[Images with localized body landmarks]
|---|
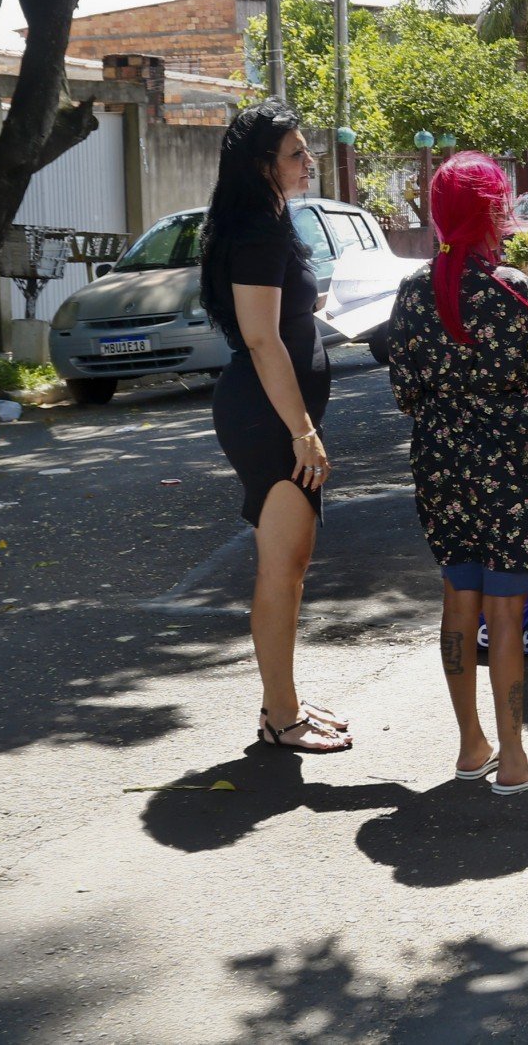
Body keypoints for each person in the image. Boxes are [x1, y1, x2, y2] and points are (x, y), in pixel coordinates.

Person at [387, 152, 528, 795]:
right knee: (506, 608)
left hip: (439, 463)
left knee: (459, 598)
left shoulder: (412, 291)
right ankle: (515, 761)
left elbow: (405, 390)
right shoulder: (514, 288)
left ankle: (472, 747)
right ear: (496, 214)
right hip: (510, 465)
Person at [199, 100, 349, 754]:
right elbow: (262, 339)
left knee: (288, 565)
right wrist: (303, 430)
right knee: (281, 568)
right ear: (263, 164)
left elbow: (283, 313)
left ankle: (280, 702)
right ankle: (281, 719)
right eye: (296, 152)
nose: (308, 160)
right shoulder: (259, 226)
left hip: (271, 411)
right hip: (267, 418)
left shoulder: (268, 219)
|---|
## [WORK INSTRUCTIONS]
Lines from the one containing "right shoulder: (514, 288)" to the last line above, both included: copy these exactly and write nothing else.

## [ANSWER BELOW]
right shoulder: (514, 288)
left ankle: (472, 747)
right ear: (496, 214)
right hip: (510, 465)
Person at [199, 100, 349, 754]:
right elbow: (262, 339)
left knee: (288, 565)
right wrist: (303, 430)
right knee: (281, 568)
right ear: (263, 164)
left elbow: (283, 313)
left ankle: (280, 702)
right ankle: (281, 719)
right eye: (296, 152)
nose: (308, 160)
right shoulder: (259, 226)
left hip: (271, 411)
right hip: (267, 418)
left shoulder: (268, 219)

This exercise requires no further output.